Project Documentation – The Met
Vera Lutter Project Documentation – The Met

After presenting my idea to the head of the Metropolitan Museum’s photography department, I was invited to photograph within their Greek and Roman Galleries. Working for the first time inside a museum, I made images of sculptures and reliefs that concentrate on the fragmentation of the human body.

Using a modified travel trunk as my portable camera obscura, provided the necessary mobility for me to work within the museum. In producing smaller-scale works, I invite the viewer to sort through and re-experience pieces of an ancient cultural puzzle. Views of sculptural figures captured at close range offer richly detailed and tactile visions of the human form in its marble skin, creating intimacy within the compositions. Bodies that had long ago been turned into objects of idealization—confident in their contrapposto and chiseled forms—reclaim a suggestion of imperfect humanity with their amputated limbs and eroded features. In these photographs, the fragmented sculptures are newly presented so that they may be scrutinized in a different light and circumstance.

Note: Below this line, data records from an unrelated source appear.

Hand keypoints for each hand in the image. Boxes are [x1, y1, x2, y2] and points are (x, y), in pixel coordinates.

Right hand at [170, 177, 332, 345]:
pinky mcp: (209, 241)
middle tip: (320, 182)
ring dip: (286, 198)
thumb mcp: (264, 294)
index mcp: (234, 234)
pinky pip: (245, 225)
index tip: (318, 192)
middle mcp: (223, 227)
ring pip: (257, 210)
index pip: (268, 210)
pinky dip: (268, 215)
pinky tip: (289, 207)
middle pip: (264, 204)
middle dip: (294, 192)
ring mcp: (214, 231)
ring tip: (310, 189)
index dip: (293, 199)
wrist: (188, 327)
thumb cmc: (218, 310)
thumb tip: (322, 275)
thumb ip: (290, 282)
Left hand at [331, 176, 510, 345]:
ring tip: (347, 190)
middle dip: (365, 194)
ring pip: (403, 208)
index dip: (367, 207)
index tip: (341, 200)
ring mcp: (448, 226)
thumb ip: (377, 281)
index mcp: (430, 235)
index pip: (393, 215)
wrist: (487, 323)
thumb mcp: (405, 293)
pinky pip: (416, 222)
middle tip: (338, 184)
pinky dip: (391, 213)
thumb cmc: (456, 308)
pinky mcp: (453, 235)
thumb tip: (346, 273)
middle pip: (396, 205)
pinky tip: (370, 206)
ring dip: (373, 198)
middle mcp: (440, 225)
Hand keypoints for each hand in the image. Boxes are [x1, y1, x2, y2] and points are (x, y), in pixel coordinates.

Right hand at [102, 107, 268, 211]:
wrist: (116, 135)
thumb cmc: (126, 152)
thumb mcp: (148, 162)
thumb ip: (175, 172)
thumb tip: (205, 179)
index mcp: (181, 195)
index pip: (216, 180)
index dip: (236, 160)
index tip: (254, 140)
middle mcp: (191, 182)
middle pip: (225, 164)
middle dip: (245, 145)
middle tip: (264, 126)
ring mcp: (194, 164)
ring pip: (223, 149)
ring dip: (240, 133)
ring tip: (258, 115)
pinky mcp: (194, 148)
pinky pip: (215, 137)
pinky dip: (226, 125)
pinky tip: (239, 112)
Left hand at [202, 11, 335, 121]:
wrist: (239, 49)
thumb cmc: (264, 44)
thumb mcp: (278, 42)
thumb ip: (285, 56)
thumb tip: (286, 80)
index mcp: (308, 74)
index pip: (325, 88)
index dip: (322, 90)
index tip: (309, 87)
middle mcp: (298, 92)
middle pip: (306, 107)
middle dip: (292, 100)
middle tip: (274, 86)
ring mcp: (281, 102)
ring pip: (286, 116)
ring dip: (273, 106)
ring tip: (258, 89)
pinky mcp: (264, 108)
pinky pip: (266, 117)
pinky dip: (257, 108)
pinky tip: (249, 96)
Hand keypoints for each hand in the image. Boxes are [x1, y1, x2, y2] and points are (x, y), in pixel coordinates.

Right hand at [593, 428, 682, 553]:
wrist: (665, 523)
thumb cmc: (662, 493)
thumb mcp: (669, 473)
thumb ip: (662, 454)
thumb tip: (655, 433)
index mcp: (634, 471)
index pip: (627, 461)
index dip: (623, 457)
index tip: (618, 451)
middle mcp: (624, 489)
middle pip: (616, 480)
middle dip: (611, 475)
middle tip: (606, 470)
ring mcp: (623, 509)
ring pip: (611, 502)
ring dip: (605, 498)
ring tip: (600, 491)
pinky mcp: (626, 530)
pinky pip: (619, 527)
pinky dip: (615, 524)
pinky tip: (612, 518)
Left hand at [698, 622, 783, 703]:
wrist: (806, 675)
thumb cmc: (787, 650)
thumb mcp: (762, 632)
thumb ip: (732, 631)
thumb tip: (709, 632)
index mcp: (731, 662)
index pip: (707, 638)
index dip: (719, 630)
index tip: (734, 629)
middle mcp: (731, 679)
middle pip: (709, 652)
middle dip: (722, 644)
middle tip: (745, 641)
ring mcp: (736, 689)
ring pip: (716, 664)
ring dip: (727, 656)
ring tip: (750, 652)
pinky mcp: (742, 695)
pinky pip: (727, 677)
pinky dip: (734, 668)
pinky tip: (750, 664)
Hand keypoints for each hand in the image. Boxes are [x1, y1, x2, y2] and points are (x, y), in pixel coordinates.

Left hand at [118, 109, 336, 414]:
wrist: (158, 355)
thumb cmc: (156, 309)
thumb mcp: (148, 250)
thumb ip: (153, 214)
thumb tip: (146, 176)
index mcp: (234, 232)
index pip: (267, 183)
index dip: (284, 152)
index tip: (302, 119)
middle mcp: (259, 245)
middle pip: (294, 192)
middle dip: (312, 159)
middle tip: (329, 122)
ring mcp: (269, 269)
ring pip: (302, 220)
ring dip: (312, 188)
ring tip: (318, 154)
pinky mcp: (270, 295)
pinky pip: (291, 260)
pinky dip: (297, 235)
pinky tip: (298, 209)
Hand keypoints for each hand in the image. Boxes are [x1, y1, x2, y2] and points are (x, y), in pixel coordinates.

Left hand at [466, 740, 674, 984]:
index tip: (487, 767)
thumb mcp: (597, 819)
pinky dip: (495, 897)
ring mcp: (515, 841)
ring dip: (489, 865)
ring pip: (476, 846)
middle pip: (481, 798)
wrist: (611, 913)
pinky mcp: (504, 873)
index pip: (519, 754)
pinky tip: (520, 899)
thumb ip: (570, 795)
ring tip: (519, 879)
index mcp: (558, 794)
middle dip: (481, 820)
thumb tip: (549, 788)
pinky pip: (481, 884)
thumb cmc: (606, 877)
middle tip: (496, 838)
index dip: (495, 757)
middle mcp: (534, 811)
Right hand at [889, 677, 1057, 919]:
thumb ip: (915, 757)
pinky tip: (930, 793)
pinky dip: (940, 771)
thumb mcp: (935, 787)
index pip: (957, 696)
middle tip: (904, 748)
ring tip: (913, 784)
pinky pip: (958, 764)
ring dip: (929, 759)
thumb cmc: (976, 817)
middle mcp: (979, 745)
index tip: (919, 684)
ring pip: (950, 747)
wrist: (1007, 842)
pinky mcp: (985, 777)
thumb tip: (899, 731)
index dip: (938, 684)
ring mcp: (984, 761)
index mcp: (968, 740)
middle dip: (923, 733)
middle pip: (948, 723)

Other images, caught from a distance, observe the sculptures in the context of the galleries’ architecture, considering the choreography of form and shape devised by their curators. Seeing the fragmented statues against the museum’s beautifully renovated and classically inspired gallery space suggests a linkage to a distant past no longer accessible by modern viewers. The figures, broken in form, divested of their original pigments, and relocated in a space devoid of an accompanying context, become even further abstracted through the inversion inherent in my photographic process. The fixed depth of field created by my pinhole camera in combination with the negative imagery that results from the paper negative medium introduce an additional degree of uncertainty. Concentrating on the objects’ distance from the plane of the photograph reinforces one’s own distance from the ancient Greek and Roman contexts in which the sculptures were made. Simultaneously, narrowing the focus onto individual artistic elements—form, shape, and texture—accentuates the physical and emotional properties invoked by the delicately muted final images.